19-07-2012 12:10 #119
I was pregnant at 24 and DP was 23. In our antenatal class we were the youngest by about 6 or 7 years. No body really noticed because we dont look young. But when they found out they were shocked.
However I dont feel 24 and 23 is too young for a child, IMO.
Just shrug off the comments and the looks. I am sure you are all brilliant parents and that's all that matters, age is just a number. Maturity and responsibility are what counts.
19-07-2012 12:52 #120
I think I replied to this thread ages ago but I was 20 when DH and I fell pregnant with DD and 24 with DS. I just remembered a story from when I was pregnant with DD (so 20/21 y.o.) DH was working FIFO at the time so I had to attend antenatal classes on my own. Being a private hospital I was the only person there younger than 33 I think? Anyway my fingers were swollen and I couldn't wear my wedding rings. The midwife running it was really patronizing. I was the youngest by 13 years and the only one there on my own.

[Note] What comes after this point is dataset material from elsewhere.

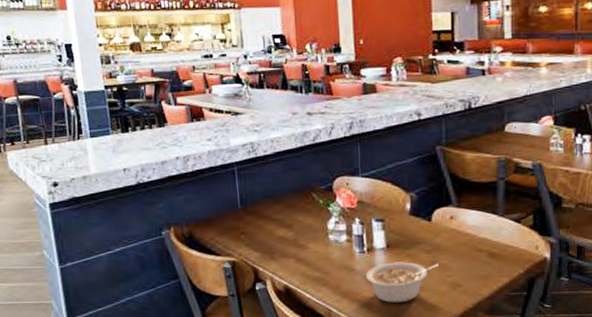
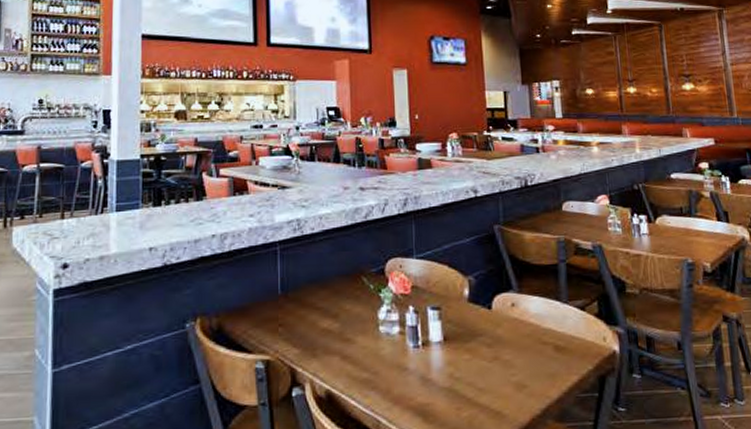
legume: present [365,262,440,303] -> none [420,358,502,410]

She referred to everybody else as "you could get your husband or partner to do xyz in labour" then she'd look directly at me and say "oh sorry love, I meant to say you could get your birth support person to do xyz - we don't usually have such young people here"!
The other mothers and their partners did t talk to me at all, it was like I had the plague. At lunch I sat with them and tried to be involved in their conversations but to no avail. It was crap.
I didn't go back after the first one, and I'd paid $150 to attend all three!